My favorite Toronto neighborhood is the Annex, an urban 'hood full of Victorian and Edwardian era homes. Right next to the University of Toronto, it's an eclectic area home to students, Margaret Atwood, the late Jane Jacobs, artists, musicians, academics and more recently, many young families. We were one of those families when we lived in Toronto.
After Boston, Toronto has the largest amount of Victorian era homes in North America. Block after block of Victorian brick homes line the streets of the Annex. Our home was built by a professor at the University of Toronto in the 1880's. His daughter was one of the first women to earn a PhD there.
For quite some time it wasn't a fashionable place to live - in the 1960's and 1970's people didn't appreciate its eclecticism. It was all about moving to the 'burbs. In the 1980's many of the grand homes were chopped up into apartments for inexpensive student housing. Others had been purchased years earlier by fraternities and sororities.
By the late 1990's and early 2000's, once people married they often didn't want to move away from the museums and galleries, restaurants, shops, and parks of urban living. Families moved back to the Annex, bought up what were now rooming houses and renovated them back into single family dwellings.
It's quite an undertaking. Imagine it - a 140 year old home built before indoor plumbing, electricity and natural gas. That's 140 years of renovations under 140 years of changing building codes - if the work was even carried out under permits to begin with.

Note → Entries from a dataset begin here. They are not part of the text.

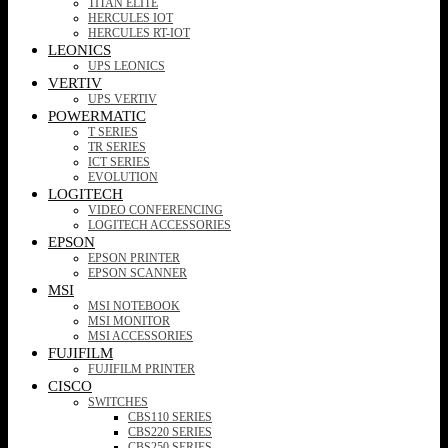
TITAN ELITE
HERCULES IOT
HERCULES RT-IOT
LEONICS
UPS LEONICS
VERTIV
UPS VERTIV
POWERMATIC
T SERIES
TR SERIES
ICT SERIES
EVOLUTION
LOGITECH
VIDEO CONFERENCING
LOGITECH ACCESSORIES
EPSON
EPSON PRINTER
EPSON SCANNER
MSI
MSI NOTEBOOK
MSI MONITOR
MSI ACCESSORIES
FUJIFILM
FUJIFILM PRINTER
CISCO
SWITCHES
CBS110 SERIES
CBS220 SERIES
CBS250 SERIES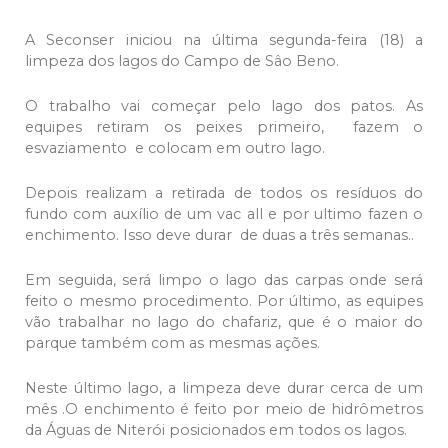
A Seconser iniciou na última segunda-feira (18) a
limpeza dos lagos do Campo de Sâo Beno.
O trabalho vai começar pelo lago dos patos. As
equipes retiram os peixes primeiro, fazem o
esvaziamento e colocam em outro lago.
Depois realizam a retirada de todos os resíduos do
fundo com auxílio de um vac all e por ultimo fazen o
enchimento. Isso deve durar de duas a três semanas..
Em seguida, será limpo o lago das carpas onde será
feito o mesmo procedimento. Por último, as equipes
vão trabalhar no lago do chafariz, que é o maior do
parque também com as mesmas ações.
Neste último lago, a limpeza deve durar cerca de um
mês .O enchimento é feito por meio de hidrômetros
da Águas de Niterói posicionados em todos os lagos.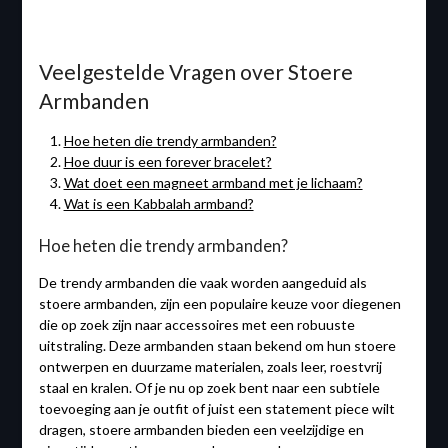
Veelgestelde Vragen over Stoere
Armbanden
Hoe heten die trendy armbanden?
Hoe duur is een forever bracelet?
Wat doet een magneet armband met je lichaam?
Wat is een Kabbalah armband?
Hoe heten die trendy armbanden?
De trendy armbanden die vaak worden aangeduid als
stoere armbanden, zijn een populaire keuze voor diegenen
die op zoek zijn naar accessoires met een robuuste
uitstraling. Deze armbanden staan bekend om hun stoere
ontwerpen en duurzame materialen, zoals leer, roestvrij
staal en kralen. Of je nu op zoek bent naar een subtiele
toevoeging aan je outfit of juist een statement piece wilt
dragen, stoere armbanden bieden een veelzijdige en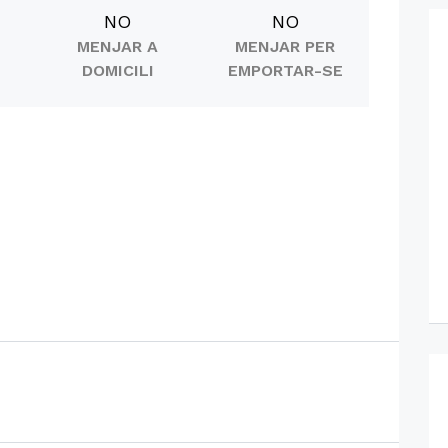
NO
NO
MENJAR A
MENJAR PER
DOMICILI
EMPORTAR-SE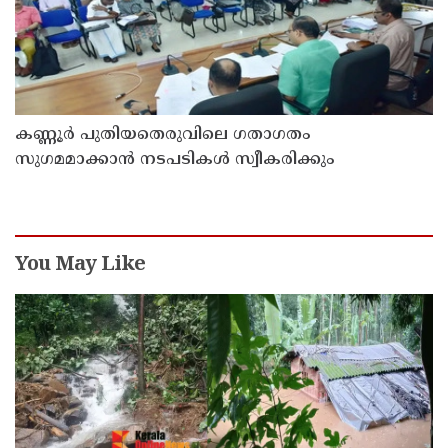
കണ്ണൂർ പുതിയതെരുവിലെ ഗതാഗതം
സുഗമമാക്കാന്‍ നടപടികള്‍ സ്വീകരിക്കും
You May Like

How do you retrofit for plumbing and electricity? Often when you open up the floors, you find floor joists honeycombed with holes drilled to pass wires. Three stories often balancing on just a tiny pillar. People still find knob & tube wiring that has to be replaced immediately in order to get any house insurance.

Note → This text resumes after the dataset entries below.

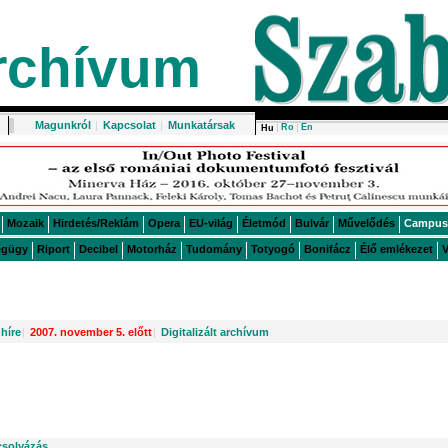
rchívum
Magunkról
|
Kapcsolat
|
Munkatársak
Ro
En
Hu
Mozaik
Hirdetés/Reklám
Opera
EU-világ
Életmód
Bulvár
Művelődés
Campus
égügy
Riport
Decibel
Motorház
Tudomány
Totyogó
Bonifácz
Élő emlékezet
V
híre
|
2007. november 5. előtt
|
Digitalizált archívum
csolyázás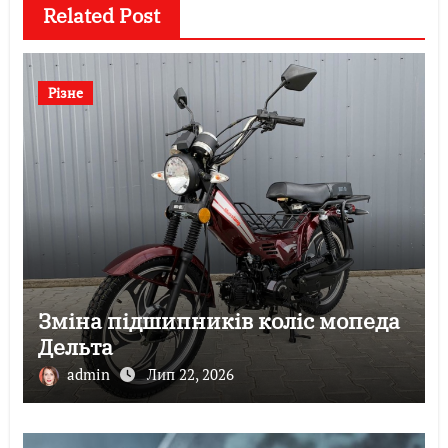
Related Post
Різне
Зміна підшипників коліс мопеда
Дельта
admin
Лип 22, 2026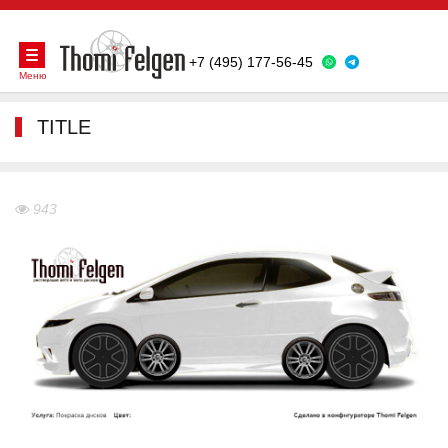
+7 (495) 177-56-45
Меню
TITLE
943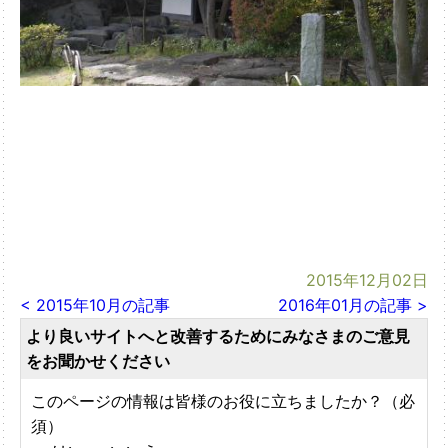
2015年12月02日
< 2015年10月の記事
2016年01月の記事 >
より良いサイトへと改善するためにみなさまのご意見
をお聞かせください
このページの情報は皆様のお役に立ちましたか？（必
須）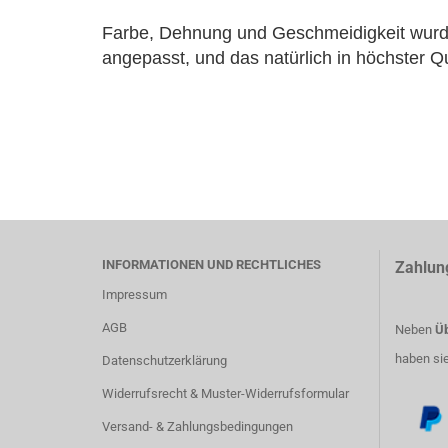
Farbe, Dehnung und Geschmeidigkeit wurde
angepasst, und das natürlich in höchster Qu
INFORMATIONEN UND RECHTLICHES
Zahlun
Impressum
AGB
Neben
Üb
haben si
Datenschutzerklärung
Widerrufsrecht & Muster-Widerrufsformular
Versand- & Zahlungsbedingungen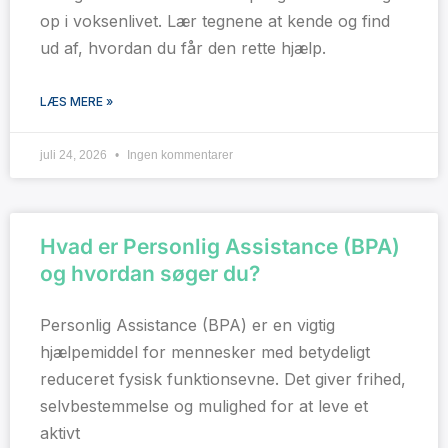
op i voksenlivet. Lær tegnene at kende og find
ud af, hvordan du får den rette hjælp.
LÆS MERE »
juli 24, 2026
Ingen kommentarer
Hvad er Personlig Assistance (BPA)
og hvordan søger du?
Personlig Assistance (BPA) er en vigtig
hjælpemiddel for mennesker med betydeligt
reduceret fysisk funktionsevne. Det giver frihed,
selvbestemmelse og mulighed for at leve et
aktivt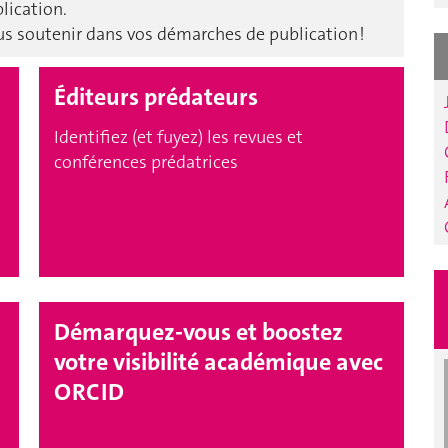
lication.
us soutenir dans vos démarches de publication !
Éditeurs prédateurs
Identifiez (et fuyez) les revues et
conférences prédatrices
Démarquez-vous et boostez
votre visibilité académique avec
ORCID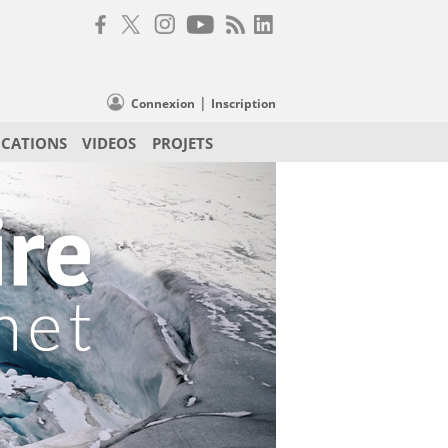
|
Connexion
Inscription
ICATIONS
VIDEOS
PROJETS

A regular reno rule of thumb is a 20% budget contingency for surprises - a Victorian renovation? Think more. There will be surprises.

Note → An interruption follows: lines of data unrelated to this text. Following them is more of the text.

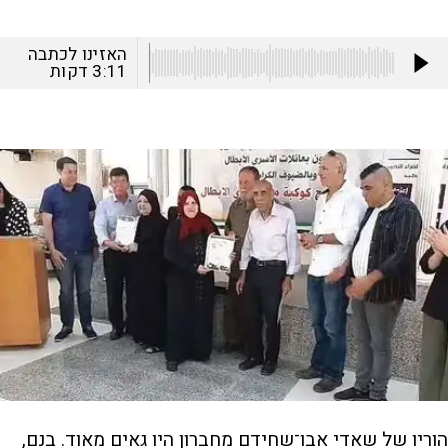
האזינו לכתבה
3:11
דקות
הוריו של שאדי אבו־שחידם מחברון היו גאים מאוד. בנם,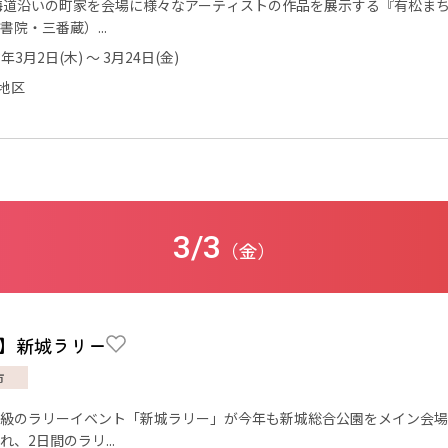
書院・三番蔵）...
3年3月2日(木) ～ 3月24日(金)
地区
3/3
（金）
】新城ラリー
市
級のラリーイベント「新城ラリー」が今年も新城総合公園をメイン会場
れ、2日間のラリ...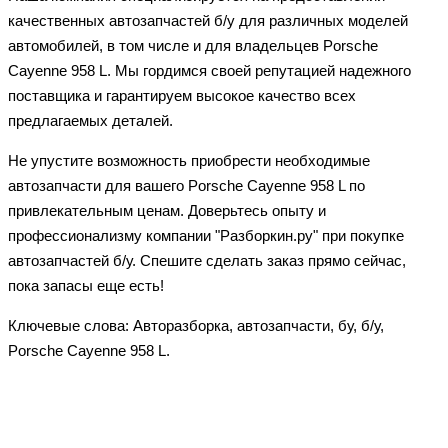
качественных автозапчастей б/у для различных моделей
автомобилей, в том числе и для владельцев Porsche
Cayenne 958 L. Мы гордимся своей репутацией надежного
поставщика и гарантируем высокое качество всех
предлагаемых деталей.
Не упустите возможность приобрести необходимые
автозапчасти для вашего Porsche Cayenne 958 L по
привлекательным ценам. Доверьтесь опыту и
профессионализму компании "Разборкин.ру" при покупке
автозапчастей б/у. Спешите сделать заказ прямо сейчас,
пока запасы еще есть!
Ключевые слова: Авторазборка, автозапчасти, бу, б/у,
Porsche Cayenne 958 L.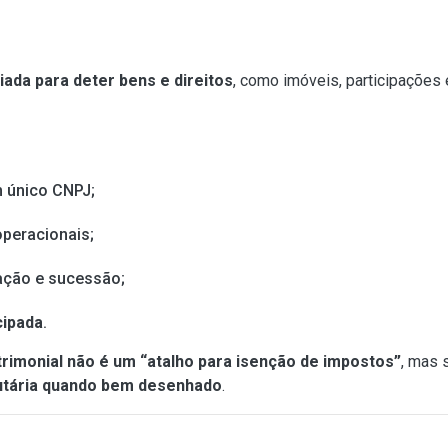
riada para deter bens e direitos
, como imóveis, participações
m único CNPJ;
operacionais;
ração e sucessão;
cipada
.
trimonial não é um “atalho para isenção de impostos”
, mas
utária quando bem desenhado
.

It takes months of work before you can even begin to think of paint colors, fixtures, flooring and tiles. It's all behind-the-scenes. Reinforcing floor joists, modern insulation, structural issues - these are pretty standard with this type of renovation. Oh, and charmed by the leaded glass, single pane windows? They're a sieve for summer heat and winter cold. And don't think about buying off the shelf - non-standard sizing means every last window is a custom job.
I love the challenge of this type of renovation. The Victorian and Edwardian floor plans are fairly static - the puzzle is matching your needs to the existing home. Making it modern without either destroying its charm or living in a museum. I've seen a few Victorians that ended up being plain boxes inside due to a rush renovation done on the cheap. Tragic.
And I've seen renovations that are like living in a museum. That's too creepy for me.
Many are semi-detached - it made a lot of sense to build this way as you could maximize the square footage and also minimize the heating bills. Ten foot ceilings help keep the home cool in the hot, humid east coast summers.
Hiding behind the drywall in each major room is a fireplace. Do you restore them? Better get a mason in to fix all the brick and mortar issues. And someone who knows where to get the same era of brick to match, inside and out. Also, metal chimney liners to bring it up to code so you can safely use the fireplace.
I love the grand scale. I love the attention to detail in the ornamental decoration - no two homes are alike. Exteriors have intricate brick patterns where today there would just be a plain wall.
Many of these homes were middle class and upper middle class homes in their day - how wonderful that they appreciated this attention to detail. And how green - how many new homes built today will be around in 140 years?
Someday I will renovate another Victorian. I have stacks of past issues of Living, Etc. and Real Living and have filed away all sorts of ideas for room use and decor. I get all giddy just thinking about it.